Instructions:
(A) For each statement, decide whether it agrees with the passage on COVID-19 moratoria, answering yes or no and quoting the words from the passage that decide it. (i) Public guarantees were used more widely than moratoria on loan repayments. (ii) As of June 2020, 16% of SME loans were granted moratoria. (iii) Cypriot banks reported the highest volumes of loans subject to moratoria.
(B) Write a continuation of the passage on COVID-19 moratoria, starting right after its final sentence.

Given passage:
BEGIN
- COVID-19 related moratoria and public guarantees provided
breathing space to borrowers and allowed banks to provide new lending to
many companies impacted by the crisis.
- Loans under moratoria on loan repayments were significant in many countries, and were particularly widespread for loans to SMEs.
The European Banking Authority (EBA) published today a first
assessment of the use of COVID-19 moratoria and public guarantees across
the EU banking sector. COVID-19 related moratoria on loan repayments
provided breathing space to borrowers across many countries with many
banks reporting that loans under moratoria represented a significant
share of their total loans. The use of moratoria was particularly
widespread for SMEs and commercial real estate but were also important
for mortgage loans in some countries. While public guarantees were used
to a lesser extent, they allowed banks to provide new lending to many
companies impacted by the crisis. The EBA will be closely monitoring the
evolution of moratoria and public guarantee schemes (PGSs) in the
following quarters.
As COVID-19 spread in Europe and worldwide, Member States deployed
relief measures such as moratoria on loan repayments and PGSs as well as
fiscal measures, in order to mitigate the immediate impact of the
sudden freeze in economic activity, support new lending and provide
breathing space to borrowers. This thematic note provides the first
insights into the use of moratoria and public guarantees based on data
banks submitted in accordance with the guidelines on the reporting and disclosure of COVID-19 measures, using information as of 30 June 2020.
As of June 2020, a nominal loan volume of EUR 871 billion was granted
moratoria on loan repayments, comprising about 6% of banks’ total loans
and close to 7.5% of total loans to households (HHs) and NFCs. In
total, 16% of SME loans were granted moratoria, followed by 12% of
commercial real estate (CRE) loans and 7% of residential mortgage loans.
The use of moratoria was widely dispersed across countries and banks,
with a few banks reporting that almost 50% of their total loans to NFCs
and HHs were subject to moratoria. Cypriot, Hungarian and Portuguese
banks reported the highest share of loans subject to moratoria. French,
Spanish and Italian banks reported the highest volumes of loans subject
to moratoria.
END
Recorded data:
BEGIN
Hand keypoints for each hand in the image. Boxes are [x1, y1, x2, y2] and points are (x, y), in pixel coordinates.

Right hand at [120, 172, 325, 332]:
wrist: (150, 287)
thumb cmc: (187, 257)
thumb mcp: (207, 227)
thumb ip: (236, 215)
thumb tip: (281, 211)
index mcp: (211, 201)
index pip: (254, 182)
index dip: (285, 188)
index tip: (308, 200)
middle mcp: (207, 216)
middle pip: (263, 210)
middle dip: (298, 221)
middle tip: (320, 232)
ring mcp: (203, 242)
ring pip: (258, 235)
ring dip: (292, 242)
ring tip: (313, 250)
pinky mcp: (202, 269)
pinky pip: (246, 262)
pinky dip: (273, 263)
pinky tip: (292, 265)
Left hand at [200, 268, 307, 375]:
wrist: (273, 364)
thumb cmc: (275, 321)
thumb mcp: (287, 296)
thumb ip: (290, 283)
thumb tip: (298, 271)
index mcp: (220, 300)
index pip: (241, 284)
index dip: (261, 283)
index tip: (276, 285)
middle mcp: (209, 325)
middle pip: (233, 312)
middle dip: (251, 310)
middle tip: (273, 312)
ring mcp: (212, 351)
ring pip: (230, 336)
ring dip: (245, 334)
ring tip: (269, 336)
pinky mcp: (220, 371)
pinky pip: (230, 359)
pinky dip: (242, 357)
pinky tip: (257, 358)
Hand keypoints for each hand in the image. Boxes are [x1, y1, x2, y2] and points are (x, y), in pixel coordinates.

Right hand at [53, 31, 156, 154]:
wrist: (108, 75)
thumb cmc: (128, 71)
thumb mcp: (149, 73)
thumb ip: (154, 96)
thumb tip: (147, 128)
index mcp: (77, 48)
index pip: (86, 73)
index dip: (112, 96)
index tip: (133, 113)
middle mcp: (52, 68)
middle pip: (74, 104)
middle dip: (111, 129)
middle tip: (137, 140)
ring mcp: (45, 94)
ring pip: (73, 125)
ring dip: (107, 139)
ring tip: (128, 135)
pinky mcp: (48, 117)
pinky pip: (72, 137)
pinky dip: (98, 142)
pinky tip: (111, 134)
END
Answers in order:
(A)
(i) No: "While public guarantees were used to a lesser extent, they allowed banks to provide new lending to many companies impacted by the crisis."
(ii) Yes: "In total, 16% of SME loans were granted moratoria"
(iii) No: "French, Spanish and Italian banks reported the highest volumes of loans subject to moratoria."

(B)
As of June 2020, around 50% of the loans under moratoria were due to
expire before September 2020, while 85% of the loans were due to expire
before December 2020. However, due to the second wave of COVID-19, some
countries have already announced an automatic extension of the moratoria
beyond the year-end. The EBA monitors closely the developments.
Loans under moratoria are likely associated with increased credit
risk. Stage 2 allocation and non-performing loan (NPL) ratios are key
monitoring metrics for assessing potential risks. While the NPL ratio
for loans subject to moratoria was 2.5% (slightly lower than the EU
average of 2.9% for all loans), around 17% of loans under moratoria were
classified as stage 2, which is more than double the share for total
loans. Banks should remain vigilant and continuously assess the asset
quality of these exposures.
As of June 2020, newly originated loans subject to PGSs amounted to
EUR 181 billion, representing 1.2% of the total loans. These loans were
granted predominantly to NFCs, which account for about 95% of the total
loans subject to PGSs. Banks in Spain had the highest share of new loans
subject to PGSs relative to total loans, while banks in France, Italy
and Portugal also reported material volumes. Banks in other European
countries reported very low volumes, and some countries had none.
PGSs also have the potential to significantly reduce banks’
risk-weighted assets (RWAs). The reducing effect of PGSs on RWAs varied
significantly across banks and countries. On average, banks reported the
RWAs to be 18% of the exposure value for loans subject to PGSs. This
compares with an average risk weight of 54% for banks’ overall loans to
NFCs.
Note to the editors
- The report provides evidence on the use of COVID-19 measures as of
end June 2020 as reported by a sample of ca. 130 banks. The use of such
measures has evolved since this cut-off date. Given sample limitations
and differences in definitions of reported values, the figures cannot be
directly compared with other reports that make use of data published by
various central banks and ministries on the use of such measures in
respective countries.
- The analysis of the note looks at the banking sector as a whole and
is not intended to provide any bank-by-bank or country assessment. On
11 December 2020, the EBA will publish the results of its Transparency
Exercise, and provide detailed bank-by-bank data.